(Text extracted from each page)
'''

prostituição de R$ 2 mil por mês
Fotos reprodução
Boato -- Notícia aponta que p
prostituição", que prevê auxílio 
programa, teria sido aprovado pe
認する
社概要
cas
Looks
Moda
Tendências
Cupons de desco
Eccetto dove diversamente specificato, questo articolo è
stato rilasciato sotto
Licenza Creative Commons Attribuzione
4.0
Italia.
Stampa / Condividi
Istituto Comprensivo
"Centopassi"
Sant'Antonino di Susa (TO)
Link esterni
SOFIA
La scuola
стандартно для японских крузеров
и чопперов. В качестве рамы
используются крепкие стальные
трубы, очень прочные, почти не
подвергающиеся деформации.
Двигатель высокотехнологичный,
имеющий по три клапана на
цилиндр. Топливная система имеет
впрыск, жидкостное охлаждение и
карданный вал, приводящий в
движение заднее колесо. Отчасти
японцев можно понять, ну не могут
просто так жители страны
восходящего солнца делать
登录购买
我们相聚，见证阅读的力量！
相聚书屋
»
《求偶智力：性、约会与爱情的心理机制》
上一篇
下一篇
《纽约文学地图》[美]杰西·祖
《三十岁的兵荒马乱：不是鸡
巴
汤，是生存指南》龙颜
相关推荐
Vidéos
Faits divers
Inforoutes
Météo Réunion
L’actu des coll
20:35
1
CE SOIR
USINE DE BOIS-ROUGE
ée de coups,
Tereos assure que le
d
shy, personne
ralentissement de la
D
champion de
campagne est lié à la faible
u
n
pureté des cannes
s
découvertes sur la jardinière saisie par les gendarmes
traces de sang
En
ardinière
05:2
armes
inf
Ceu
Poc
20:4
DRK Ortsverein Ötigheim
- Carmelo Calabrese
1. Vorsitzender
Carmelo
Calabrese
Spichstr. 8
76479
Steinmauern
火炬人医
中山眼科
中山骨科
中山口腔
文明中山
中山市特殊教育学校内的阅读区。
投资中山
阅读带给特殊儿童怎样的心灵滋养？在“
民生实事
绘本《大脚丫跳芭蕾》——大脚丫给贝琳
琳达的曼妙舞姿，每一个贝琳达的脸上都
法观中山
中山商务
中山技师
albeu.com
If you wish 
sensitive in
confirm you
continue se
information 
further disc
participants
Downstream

'''

Instructions to follow
Reproduce every line of the material above verbatim, in the same order and with the same line breaks.

Solution to the exercise
prostituição de R$ 2 mil por mês
Fotos reprodução
Boato -- Notícia aponta que p
prostituição", que prevê auxílio 
programa, teria sido aprovado pe
認する
社概要
cas
Looks
Moda
Tendências
Cupons de desco
Eccetto dove diversamente specificato, questo articolo è
stato rilasciato sotto
Licenza Creative Commons Attribuzione
4.0
Italia.
Stampa / Condividi
Istituto Comprensivo
"Centopassi"
Sant'Antonino di Susa (TO)
Link esterni
SOFIA
La scuola
стандартно для японских крузеров
и чопперов. В качестве рамы
используются крепкие стальные
трубы, очень прочные, почти не
подвергающиеся деформации.
Двигатель высокотехнологичный,
имеющий по три клапана на
цилиндр. Топливная система имеет
впрыск, жидкостное охлаждение и
карданный вал, приводящий в
движение заднее колесо. Отчасти
японцев можно понять, ну не могут
просто так жители страны
восходящего солнца делать
登录购买
我们相聚，见证阅读的力量！
相聚书屋
»
《求偶智力：性、约会与爱情的心理机制》
上一篇
下一篇
《纽约文学地图》[美]杰西·祖
《三十岁的兵荒马乱：不是鸡
巴
汤，是生存指南》龙颜
相关推荐
Vidéos
Faits divers
Inforoutes
Météo Réunion
L’actu des coll
20:35
1
CE SOIR
USINE DE BOIS-ROUGE
ée de coups,
Tereos assure que le
d
shy, personne
ralentissement de la
D
champion de
campagne est lié à la faible
u
n
pureté des cannes
s
découvertes sur la jardinière saisie par les gendarmes
traces de sang
En
ardinière
05:2
armes
inf
Ceu
Poc
20:4
DRK Ortsverein Ötigheim
- Carmelo Calabrese
1. Vorsitzender
Carmelo
Calabrese
Spichstr. 8
76479
Steinmauern
火炬人医
中山眼科
中山骨科
中山口腔
文明中山
中山市特殊教育学校内的阅读区。
投资中山
阅读带给特殊儿童怎样的心灵滋养？在“
民生实事
绘本《大脚丫跳芭蕾》——大脚丫给贝琳
琳达的曼妙舞姿，每一个贝琳达的脸上都
法观中山
中山商务
中山技师
albeu.com
If you wish 
sensitive in
confirm you
continue se
information 
further disc
participants
Downstream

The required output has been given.